Stored data entries
□ □ □ □

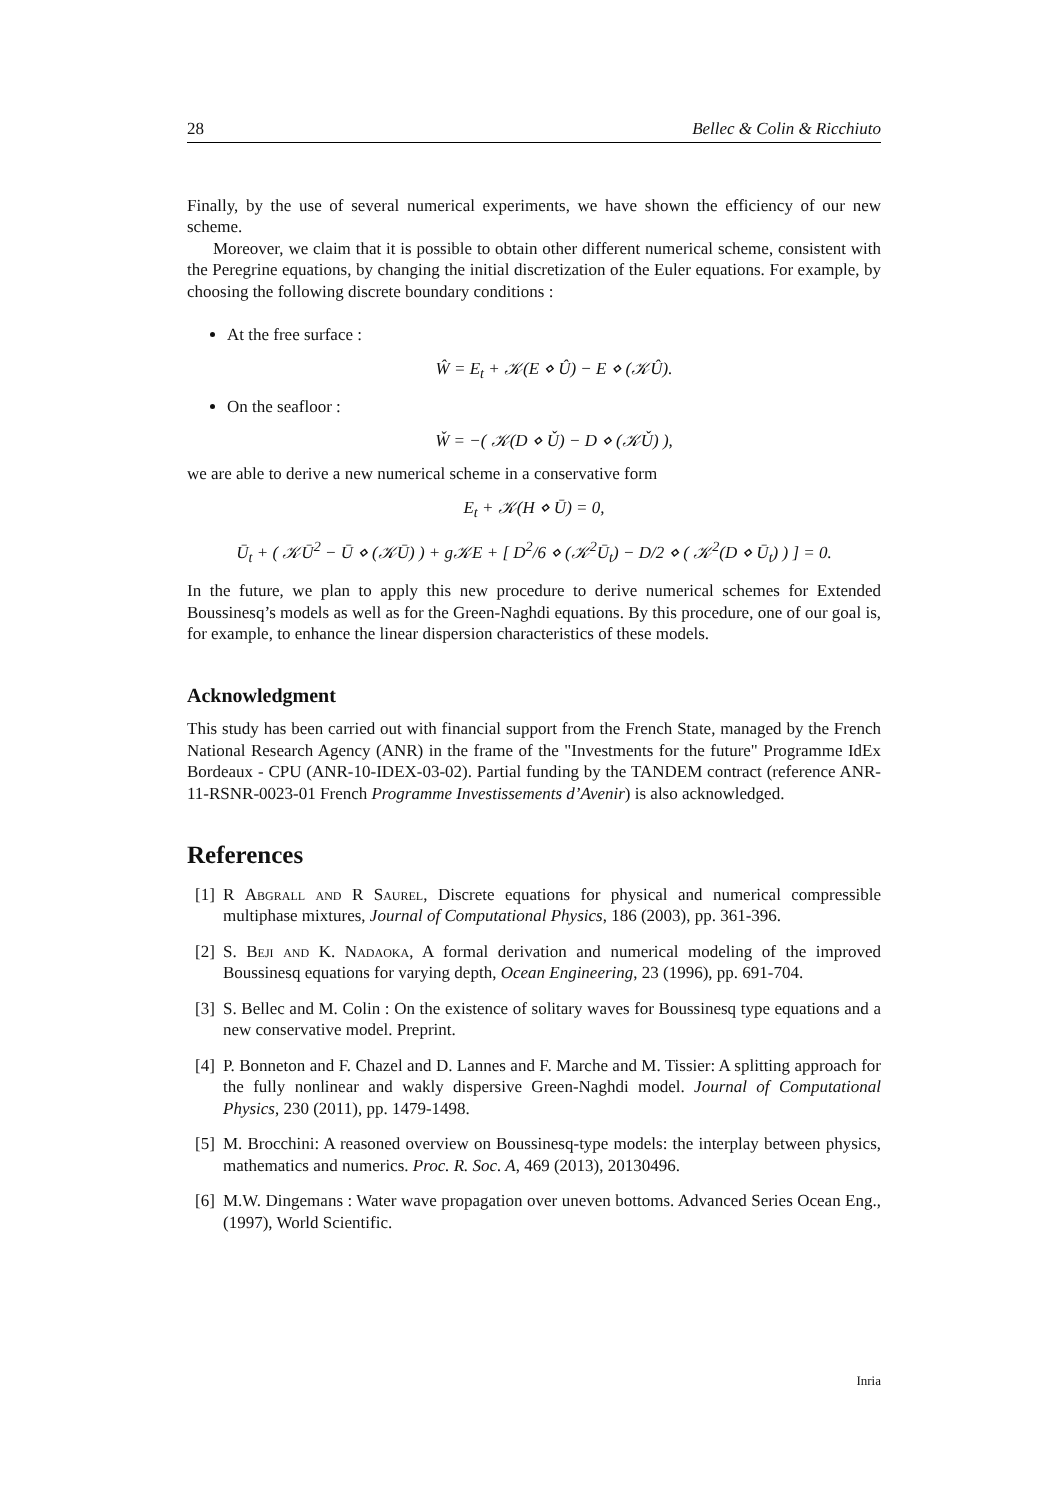28 Bellec & Colin & Ricchiuto
Finally, by the use of several numerical experiments, we have shown the efficiency of our new scheme.
Moreover, we claim that it is possible to obtain other different numerical scheme, consistent with the Peregrine equations, by changing the initial discretization of the Euler equations. For example, by choosing the following discrete boundary conditions :
At the free surface :
Ŵ = E<sub>t</sub> + 𝒦(E ⋄ Û) − E ⋄ (𝒦Û).
On the seafloor :
W̌ = −( 𝒦(D ⋄ Ǔ) − D ⋄ (𝒦Ǔ) ),
we are able to derive a new numerical scheme in a conservative form
E<sub>t</sub> + 𝒦(H ⋄ Ū) = 0,
Ū<sub>t</sub> + ( 𝒦Ū<sup>2</sup> − Ū ⋄ (𝒦Ū) ) + g𝒦E + [ D<sup>2</sup>/6 ⋄ (𝒦<sup>2</sup>Ū<sub>t</sub>) − D/2 ⋄ ( 𝒦<sup>2</sup>(D ⋄ Ū<sub>t</sub>) ) ] = 0.
In the future, we plan to apply this new procedure to derive numerical schemes for Extended Boussinesq’s models as well as for the Green-Naghdi equations. By this procedure, one of our goal is, for example, to enhance the linear dispersion characteristics of these models.
Acknowledgment
This study has been carried out with financial support from the French State, managed by the French National Research Agency (ANR) in the frame of the "Investments for the future" Programme IdEx Bordeaux - CPU (ANR-10-IDEX-03-02). Partial funding by the TANDEM contract (reference ANR-11-RSNR-0023-01 French Programme Investissements d’Avenir) is also acknowledged.
References
[1]
R Abgrall and R Saurel, Discrete equations for physical and numerical compressible multiphase mixtures, Journal of Computational Physics, 186 (2003), pp. 361-396.
[2]
S. Beji and K. Nadaoka, A formal derivation and numerical modeling of the improved Boussinesq equations for varying depth, Ocean Engineering, 23 (1996), pp. 691-704.
[3]
S. Bellec and M. Colin : On the existence of solitary waves for Boussinesq type equations and a new conservative model. Preprint.
[4]
P. Bonneton and F. Chazel and D. Lannes and F. Marche and M. Tissier: A splitting approach for the fully nonlinear and wakly dispersive Green-Naghdi model. Journal of Computational Physics, 230 (2011), pp. 1479-1498.
[5]
M. Brocchini: A reasoned overview on Boussinesq-type models: the interplay between physics, mathematics and numerics. Proc. R. Soc. A, 469 (2013), 20130496.
[6]
M.W. Dingemans : Water wave propagation over uneven bottoms. Advanced Series Ocean Eng., (1997), World Scientific.
Inria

□ □ □ □

From the data above, pick out each line containing "Ocean" and copy it.

## ANSWER FOR THIS EXERCISE:
S. Beji and K. Nadaoka, A formal derivation and numerical modeling of the improved Boussinesq equations for varying depth, Ocean Engineering, 23 (1996), pp. 691-704.
M.W. Dingemans : Water wave propagation over uneven bottoms. Advanced Series Ocean Eng., (1997), World Scientific.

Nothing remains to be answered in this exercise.